PROBLEM STATEMENT:
Every line from the one containing "Find a location" to the end of the records below, written out word for word, is the whole answer.

[Dataset entries]

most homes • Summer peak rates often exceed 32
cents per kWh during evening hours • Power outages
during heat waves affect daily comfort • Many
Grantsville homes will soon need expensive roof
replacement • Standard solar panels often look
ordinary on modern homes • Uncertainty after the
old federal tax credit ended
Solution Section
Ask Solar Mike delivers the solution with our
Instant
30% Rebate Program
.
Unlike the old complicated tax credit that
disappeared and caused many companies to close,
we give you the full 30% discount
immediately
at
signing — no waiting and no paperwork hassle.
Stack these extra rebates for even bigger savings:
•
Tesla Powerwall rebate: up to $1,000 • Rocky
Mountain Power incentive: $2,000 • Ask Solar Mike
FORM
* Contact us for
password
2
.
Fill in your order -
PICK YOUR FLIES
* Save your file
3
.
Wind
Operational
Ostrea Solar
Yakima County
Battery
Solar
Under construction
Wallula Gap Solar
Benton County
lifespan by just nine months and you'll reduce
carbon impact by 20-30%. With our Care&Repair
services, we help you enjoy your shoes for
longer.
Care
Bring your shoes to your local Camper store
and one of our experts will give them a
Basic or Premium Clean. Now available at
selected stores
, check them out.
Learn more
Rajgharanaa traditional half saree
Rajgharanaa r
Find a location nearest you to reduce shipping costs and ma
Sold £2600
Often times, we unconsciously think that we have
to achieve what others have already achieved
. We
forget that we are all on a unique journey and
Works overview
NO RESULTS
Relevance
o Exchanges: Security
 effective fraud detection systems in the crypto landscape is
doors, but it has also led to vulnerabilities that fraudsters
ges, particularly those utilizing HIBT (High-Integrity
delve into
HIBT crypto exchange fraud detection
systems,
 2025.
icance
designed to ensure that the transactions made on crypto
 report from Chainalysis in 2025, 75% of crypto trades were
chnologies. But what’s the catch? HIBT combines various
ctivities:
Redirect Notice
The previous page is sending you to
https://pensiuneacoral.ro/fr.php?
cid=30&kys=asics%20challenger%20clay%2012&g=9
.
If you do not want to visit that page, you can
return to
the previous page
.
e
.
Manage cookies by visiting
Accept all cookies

TASK OUTPUT:
Find a location nearest you to reduce shipping costs and ma
Sold £2600
Often times, we unconsciously think that we have
to achieve what others have already achieved
. We
forget that we are all on a unique journey and
Works overview
NO RESULTS
Relevance
o Exchanges: Security
 effective fraud detection systems in the crypto landscape is
doors, but it has also led to vulnerabilities that fraudsters
ges, particularly those utilizing HIBT (High-Integrity
delve into
HIBT crypto exchange fraud detection
systems,
 2025.
icance
designed to ensure that the transactions made on crypto
 report from Chainalysis in 2025, 75% of crypto trades were
chnologies. But what’s the catch? HIBT combines various
ctivities:
Redirect Notice
The previous page is sending you to
https://pensiuneacoral.ro/fr.php?
cid=30&kys=asics%20challenger%20clay%2012&g=9
.
If you do not want to visit that page, you can
return to
the previous page
.
e
.
Manage cookies by visiting
Accept all cookies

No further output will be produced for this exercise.